Small cell lung cancer (SCLC) is a lethal lung malignancy, which is associated with distant metastasis and chemoresistance. Due to the limited availability of targeted therapies, identifying a potential therapeutic target is a pressing unmet need in SCLC. Single-cell and bulk-transcriptomic datasets were analyzed that revealed FOXM1 as a potential targeting candidate in SCLC. High FOXM1 expression was observed in human and murine SCLC tissues and cell lines.
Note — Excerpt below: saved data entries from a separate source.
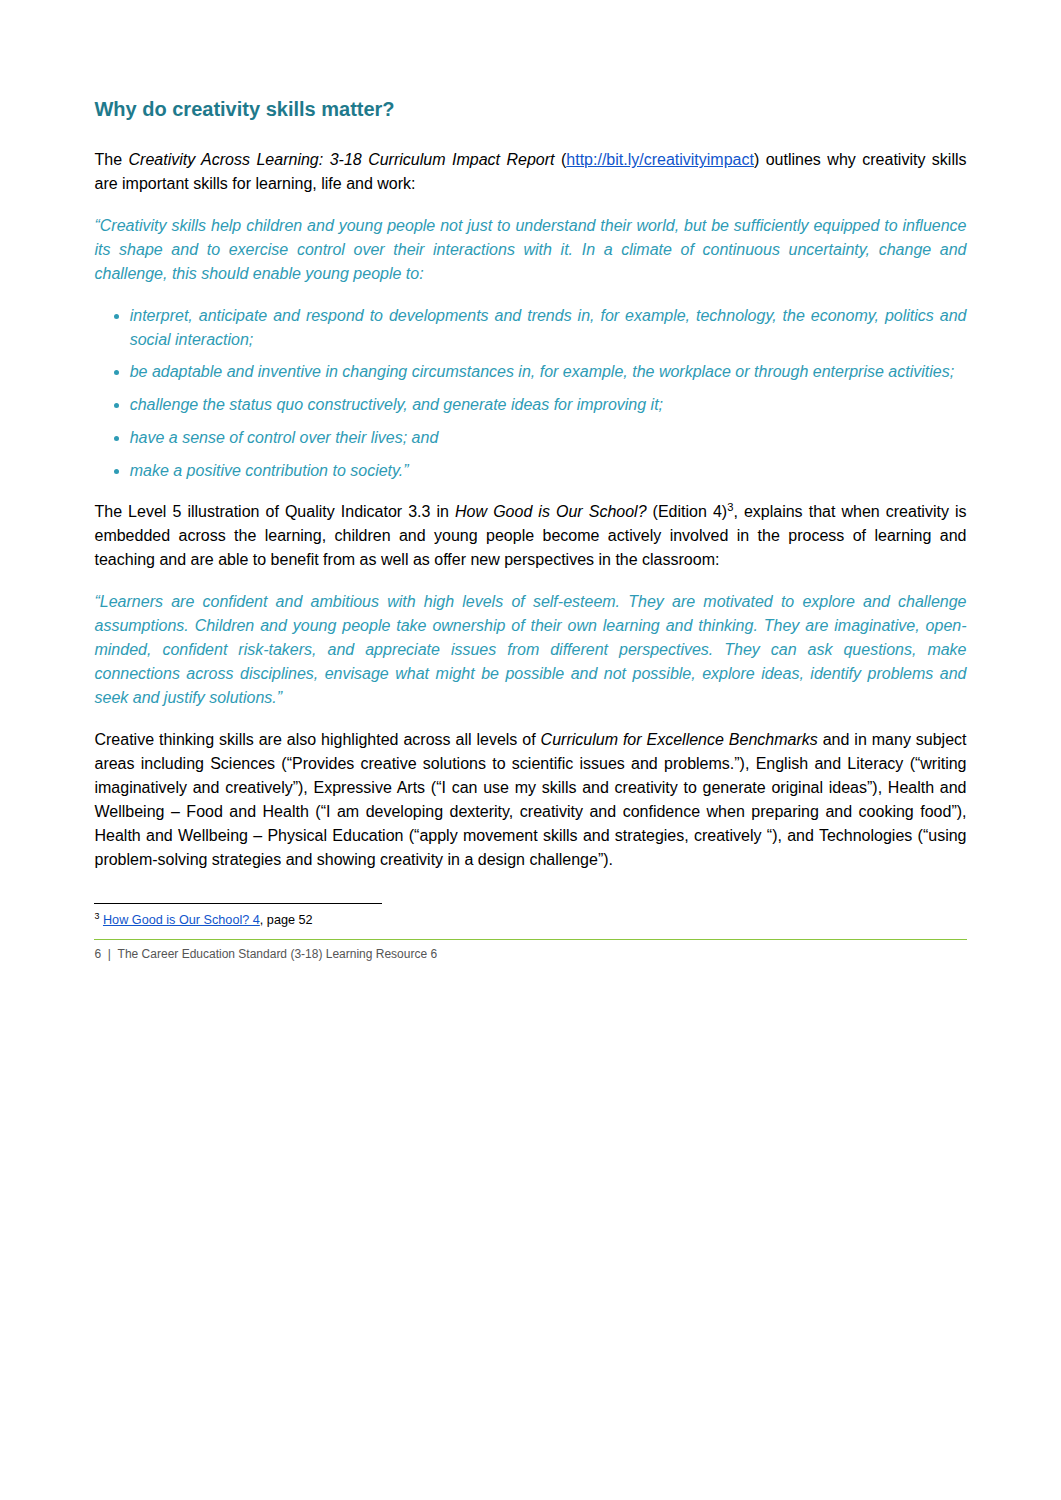Why do creativity skills matter?
The Creativity Across Learning: 3-18 Curriculum Impact Report (http://bit.ly/creativityimpact) outlines why creativity skills are important skills for learning, life and work:
“Creativity skills help children and young people not just to understand their world, but be sufficiently equipped to influence its shape and to exercise control over their interactions with it. In a climate of continuous uncertainty, change and challenge, this should enable young people to:
interpret, anticipate and respond to developments and trends in, for example, technology, the economy, politics and social interaction;
be adaptable and inventive in changing circumstances in, for example, the workplace or through enterprise activities;
challenge the status quo constructively, and generate ideas for improving it;
have a sense of control over their lives; and
make a positive contribution to society.”
The Level 5 illustration of Quality Indicator 3.3 in How Good is Our School? (Edition 4)3, explains that when creativity is embedded across the learning, children and young people become actively involved in the process of learning and teaching and are able to benefit from as well as offer new perspectives in the classroom:
“Learners are confident and ambitious with high levels of self-esteem. They are motivated to explore and challenge assumptions. Children and young people take ownership of their own learning and thinking. They are imaginative, open-minded, confident risk-takers, and appreciate issues from different perspectives. They can ask questions, make connections across disciplines, envisage what might be possible and not possible, explore ideas, identify problems and seek and justify solutions.”
Creative thinking skills are also highlighted across all levels of Curriculum for Excellence Benchmarks and in many subject areas including Sciences (“Provides creative solutions to scientific issues and problems.”), English and Literacy (“writing imaginatively and creatively”), Expressive Arts (“I can use my skills and creativity to generate original ideas”), Health and Wellbeing – Food and Health (“I am developing dexterity, creativity and confidence when preparing and cooking food”), Health and Wellbeing – Physical Education (“apply movement skills and strategies, creatively “), and Technologies (“using problem-solving strategies and showing creativity in a design challenge”).
3 How Good is Our School? 4, page 52
6 | The Career Education Standard (3-18) Learning Resource 6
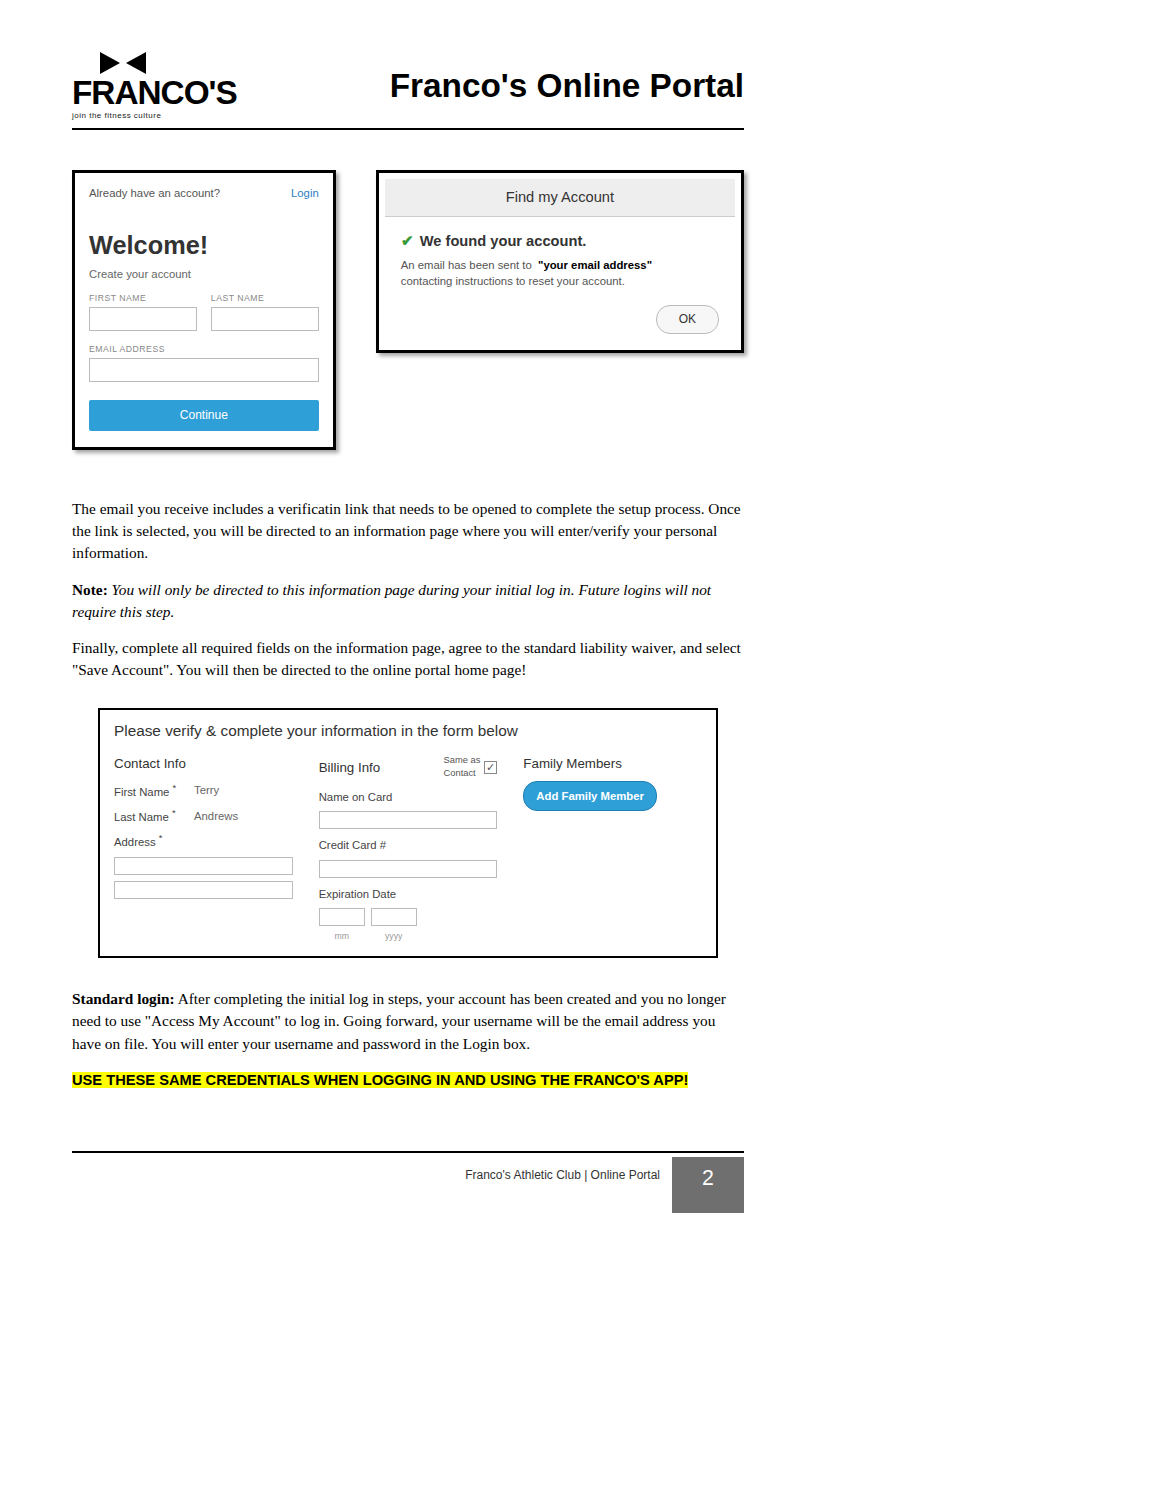FRANCO'S
join the fitness culture
Franco's Online Portal
Already have an account? Login
Welcome!
Create your account
FIRST NAME LAST NAME
EMAIL ADDRESS
Continue
Find my Account
✔We found your account.
An email has been sent to "your email address"
contacting instructions to reset your account.
OK
The email you receive includes a verificatin link that needs to be opened to complete the setup process. Once the link is selected, you will be directed to an information page where you will enter/verify your personal information.
Note: You will only be directed to this information page during your initial log in. Future logins will not require this step.
Finally, complete all required fields on the information page, agree to the standard liability waiver, and select "Save Account". You will then be directed to the online portal home page!
Please verify & complete your information in the form below
Contact Info
First Name *Terry
Last Name *Andrews
Address *
Billing Info Same as
Contact ✓
Name on Card
Credit Card #
Expiration Date
mm
yyyy
Family Members
Add Family Member
Standard login: After completing the initial log in steps, your account has been created and you no longer need to use "Access My Account" to log in. Going forward, your username will be the email address you have on file. You will enter your username and password in the Login box.
USE THESE SAME CREDENTIALS WHEN LOGGING IN AND USING THE FRANCO'S APP!
Franco's Athletic Club | Online Portal
2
Interestingly, chemoresistant (CR) SCLC cells exhibited substantially higher FOXM1 expression compared to naïve SCLC. Furthermore, FOXM1 inhibition in combination with platinum-based chemotherapy showed synergistic anticancer effects in vitro and in vivo xenograft and spontaneous (RPM: RB1; TP53 ; LSL-MYCT58A) mouse models of SCLC. Mechanistically, RNA-seq analysis revealed that FOXM1 inhibition altered the Aurora Kinase B (AURKB) signaling pathway. Notably, FOXM1 inhibition enhanced T cell activation, supported differentiation of CD8 T cells, and T cell-mediated killing of SCLC cells. Additionally, FOXM1 inhibition enhanced CD8 T cell and macrophage recruitment in the tumor microenvironment (TME) of immunocompetent RPM model. This study demonstrates that FOXM1 targeting small molecule inhibitors (FOXM1i) has the potential to be a novel therapeutic strategy to combat SCLC progression, including chemotherapeutic resistance and reshaping the anti-tumor immune response.